Brand management at P&G encompasses four functions, which include: Brand management (formerly known as marketing), consumer and marketing knowledge (also known as market research), communications (known as public relations in some companies and external relations at P&G until a while ago) and design, as the territory where the Brand expresses itself.
It may not seem much, but it is. For quite some time, the 4 P’s marketing model has been evolving. How to get out of a model, the premise of which is based on buying (product, price, promotion and place) and move to a model of value relationships, in which all these fronts have increasingly greater variables? This has even greater impact, coming from P&G, since it is the biggest global advertiser and a company with a Brand portfolio worth billions.
This restructuring movement has been taking place for several years, with investments in a strong team of strategic design, through innovative point-of-sales methodology. The maxim of P&G’s CEO, A. G. Lafley, conceived during his administration, embodies the idea that “consumer is boss” and its mantra is conveyed by “a good strategy is the one the consumer can see”. That is why every package, every point-of-sale display or Brand expression has been conceived to build value.
This change of title has had an impact on every front. First, it begins with a look at the consumer – today he has taken on a role well beyond that of mere buyer. He has a multi-role: he may be an investor on the stock exchange who buys your company’s shares, may be of great influence in the impacted community, he may also be an employee and/or consumer who buys, who defends, who promotes and who even sells. All in one single person!
The second point of change is the ratio of value perception. What is the fair price of a product, if it is increasingly susceptible to drastic alterations in supply and demand in real time in a digital world? You buy or sell today as if you were in a Persian bazaar. What is the value I am prepared to pay? It may be expensive at the beginning of the day and a bargain at the close of the market. That depends on whether there are many people wanting it or whether I am prepared to risk a strategy of waiting to be the last to arrive. A hotel room, an air ticket, a knitted blouse. What is the price? It can be for availability, affiliation, awards, loyalty and may even seem to be free, such as a service, which was previously paid for like Skype or WhatsApp. It is getting more and more difficult to know the price of things because the real and the virtual influence each other at every decision.
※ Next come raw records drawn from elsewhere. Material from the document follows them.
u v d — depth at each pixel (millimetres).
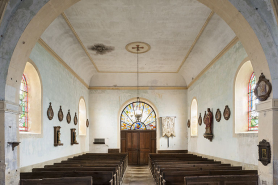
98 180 6945
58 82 10562
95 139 16703
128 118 17250
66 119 11664
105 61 14023
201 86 13125
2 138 4629
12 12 4820
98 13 8375
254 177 5488
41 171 7098
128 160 17109
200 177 5504
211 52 10883
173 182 6559
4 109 4645
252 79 8367
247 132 7926
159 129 16906
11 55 4777
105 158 11977
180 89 17188
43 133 8867
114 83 17125
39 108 8672
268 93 4938
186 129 16906
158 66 15078
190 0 7613
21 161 7301
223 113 9562
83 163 9375
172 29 9680
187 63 14164
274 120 4809
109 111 16969
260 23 4965
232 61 8859
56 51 10266
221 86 9953
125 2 7734
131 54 12820
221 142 9867
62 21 8883
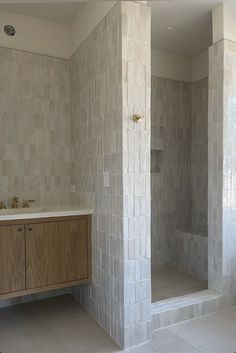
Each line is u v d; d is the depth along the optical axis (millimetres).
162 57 3814
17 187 2854
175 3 2604
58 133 3045
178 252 3838
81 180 2820
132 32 2111
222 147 2684
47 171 2992
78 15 2838
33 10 2766
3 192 2793
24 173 2885
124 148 2092
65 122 3082
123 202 2090
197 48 3719
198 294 2697
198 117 3969
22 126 2871
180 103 3980
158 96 3799
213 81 2766
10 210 2707
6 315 2594
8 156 2812
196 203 4012
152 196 3793
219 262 2721
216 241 2748
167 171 3902
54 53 3016
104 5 2307
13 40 2816
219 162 2713
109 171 2273
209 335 2246
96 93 2482
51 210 2561
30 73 2902
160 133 3828
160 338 2213
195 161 4023
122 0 2068
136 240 2139
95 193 2520
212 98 2779
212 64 2770
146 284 2182
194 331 2305
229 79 2701
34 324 2434
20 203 2861
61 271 2457
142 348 2086
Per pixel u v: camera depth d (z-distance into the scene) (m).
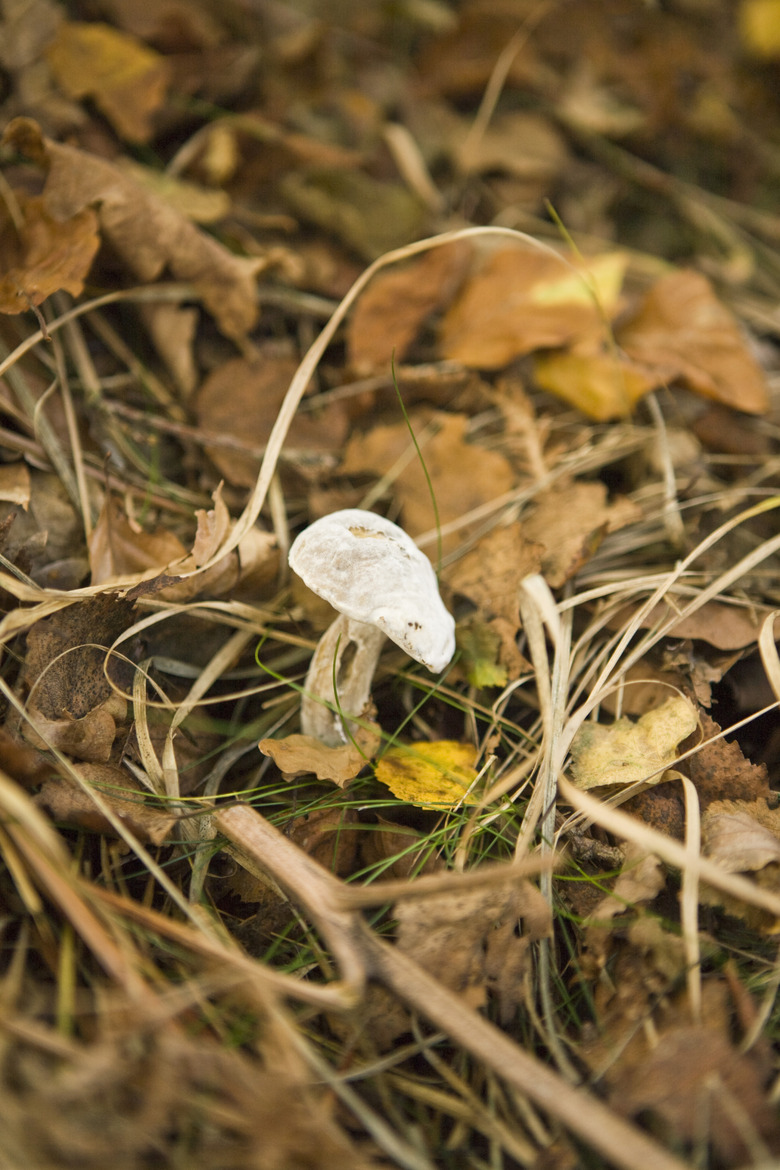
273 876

The third point which marketing has expanded is the view of channels. Magazine Luiza did not open an online store. That already seems little. It is affiliating its consumers to become sales people. It is no longer door-to-door. It is profile-to-profile. Where do you need to place your product for buying or selling? Look at the example of big businesses, such as Blockbuster, which 10 years ago was the retailer with the biggest capillarity in the United States.
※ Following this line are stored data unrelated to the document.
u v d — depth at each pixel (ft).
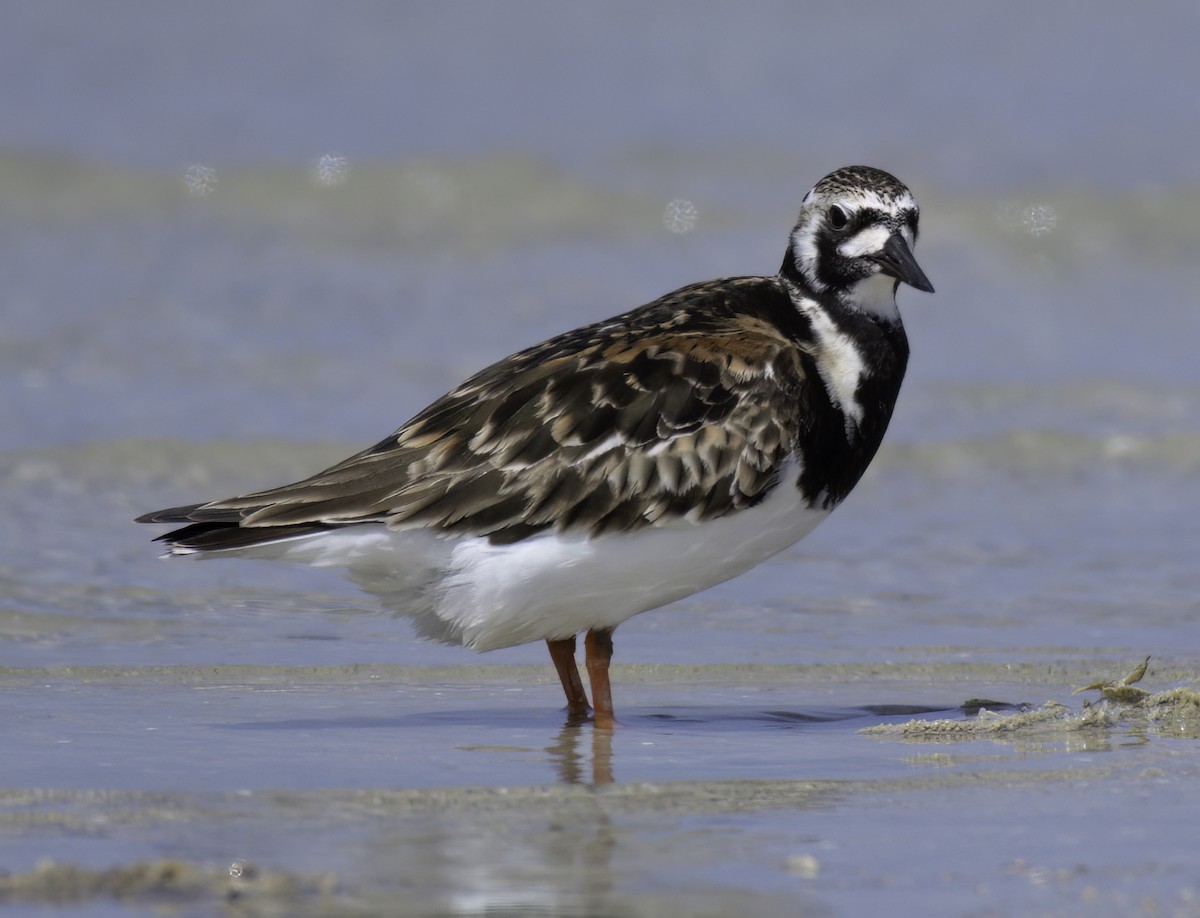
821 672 38.75
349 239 83.15
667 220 88.12
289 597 43.88
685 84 112.57
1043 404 63.93
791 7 125.39
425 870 24.72
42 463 53.83
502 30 119.24
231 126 100.99
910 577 46.65
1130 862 25.34
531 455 32.71
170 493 52.29
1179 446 59.26
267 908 22.99
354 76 110.73
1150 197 92.63
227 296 73.41
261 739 32.58
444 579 32.99
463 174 91.81
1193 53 120.26
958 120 108.06
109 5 115.34
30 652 38.58
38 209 85.05
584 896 23.73
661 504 32.83
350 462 33.32
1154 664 39.27
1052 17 125.70
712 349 33.76
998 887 24.25
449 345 68.18
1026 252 86.33
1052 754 31.68
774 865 25.16
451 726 34.17
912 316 76.13
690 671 38.75
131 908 22.79
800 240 35.68
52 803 27.78
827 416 34.22
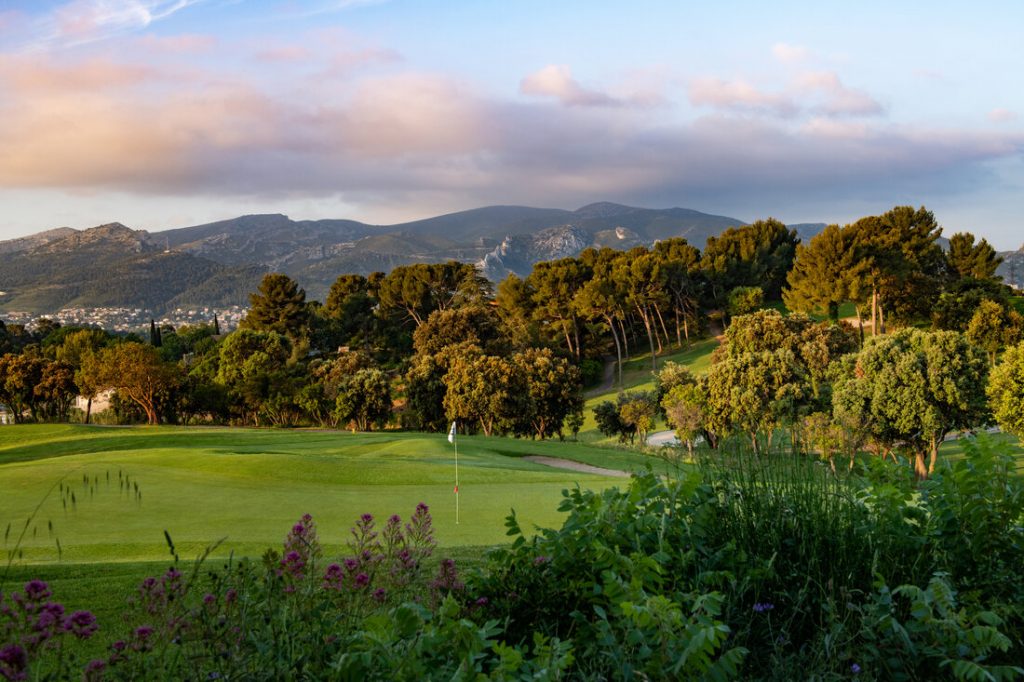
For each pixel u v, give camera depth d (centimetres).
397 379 8238
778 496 490
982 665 352
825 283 6844
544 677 287
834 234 6875
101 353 8281
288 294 10406
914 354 4009
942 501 488
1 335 12744
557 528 1595
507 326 9100
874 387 4031
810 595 430
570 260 10231
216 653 325
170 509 1986
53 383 8750
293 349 9806
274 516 1878
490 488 2347
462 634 312
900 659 362
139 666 315
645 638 332
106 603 698
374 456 4000
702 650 313
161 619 327
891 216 8675
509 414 6047
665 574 409
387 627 314
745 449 568
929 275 8900
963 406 3844
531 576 454
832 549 455
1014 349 3738
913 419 3856
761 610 409
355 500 2097
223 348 8881
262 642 340
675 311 10394
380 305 11200
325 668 336
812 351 6169
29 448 5406
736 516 490
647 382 8638
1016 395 3641
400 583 427
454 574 438
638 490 489
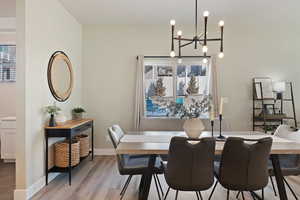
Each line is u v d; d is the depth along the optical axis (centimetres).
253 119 464
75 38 440
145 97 478
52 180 335
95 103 476
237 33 472
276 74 473
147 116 477
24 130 268
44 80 316
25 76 268
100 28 474
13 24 429
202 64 476
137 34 474
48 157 326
The company’s strategy was for every house in the country to have a store one block away, in order to offer the consumer convenience. Blockbuster had a revenue of millions for overdue films, a kind of revenue that always upset the user, but that was the leader’s rule. That was when Netflix arrived, with a model of convenience – delivery at home by mail at the start and without any penalty for delay – which paved the way for digital streaming and bankrupted the giant, who did not want to prepare for the changes that technology was imposing.
This is a major warning for companies. Never before did Brand strategy stick so close to business strategy. The Brand has the role of preparing your business for changes, which will occur increasingly faster. We are in an age, in which your competitor can come from anywhere, from any segment, regardless of his size. Brands, that know how to take this trip through time with consistency, will keep their Darwinian capacity for evolution. In this war, therefore, the only survivors will be those who bet on genuine relationships, clear values, real benefits and on engagement in proposals that indeed have a positive impact on people.
The XXI century is full of good challenges, and the good news is that Brand management is the key word that covers indicators, interdisciplinary teamwork and engagement of values – which are much better than control, forced sales and false promises.
Difficult it is. However, we know that nobody wins the game with just a sidelong glance. It is like in football: art alone is no longer enough, discipline is essential. Emotion alone blinds strategy. A star player does not win the championship alone. Today we need a lot of physical and emotional conditioning, combined with a strategy to change the score. Winning a World Cup is no longer solely for a few. We saw in this World Cup that the standard of global play is a reality. Nigeria or Costa Rica are outsiders today but, if their management improves, they may be champions one day. Passion is stronger than ever, but it only produces results if it is based on strategy.